El Coordinador del Grupo de Tutelas del Instituto Nacional Penitenciario y Carcelario –INPEC-, manifestó que no es competente para satisfacer las pretensiones de los accionantes, dado que «no ha violado ni amenazado los derechos fundamentales mencionados en el escrito de tutela», por lo que solicita su desvinculación de la presente acción constitucional por falta de legitimidad en la causa por pasiva.

La Universidad Manuela Beltrán indicó que la CNSC profirió el Acuerdo 563 del 14 de enero de 2016, mediante el cual adoptó la convocatoria n.º335 del mismo año –INPEC- Dragoneantes y suscribió con esa Universidad el contrato n.º 121 de 2016, cuyo objeto es «desarrollar desde la etapa de verificación de requisitos mínimos hasta la consolidación de la información para la publicación de convocatorias a curso en la Escuela Penitenciaria Nacional del INPEC», y destacó que «la acción de tutela frente a actos administrativos es improcedente, para lo cual señalaron argumentos similares a los expuestos por la CNSC, solicitando negar la misma».

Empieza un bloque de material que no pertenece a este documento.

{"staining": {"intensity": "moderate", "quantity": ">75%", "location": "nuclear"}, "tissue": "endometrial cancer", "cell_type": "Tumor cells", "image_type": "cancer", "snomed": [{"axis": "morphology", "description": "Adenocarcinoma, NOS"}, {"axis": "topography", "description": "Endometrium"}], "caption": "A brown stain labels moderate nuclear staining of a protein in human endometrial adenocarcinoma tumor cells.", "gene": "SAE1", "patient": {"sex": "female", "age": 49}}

La IPS Fundemos señaló que la etapa de valoración médica se fundamentó legalmente en la inhabilidades reguladas en la Resolución n.º 005657 del 24 de diciembre de 2015; asimismo, informó que en los exámenes aplicados por la IPS contratada se exigió que los mismos cumplieran con todos los protocolos para un resultado óptimo, es decir que están debidamente calibrados y aprobados por las respectivas entidades de control, e igualmente resaltó que el personal contratado es idóneo en su área, campo de aplicación y cuenta con los soportes probatorios, aunado a que el único resultado válido es el emitido por la entidad contratada en el proceso de convocatoria.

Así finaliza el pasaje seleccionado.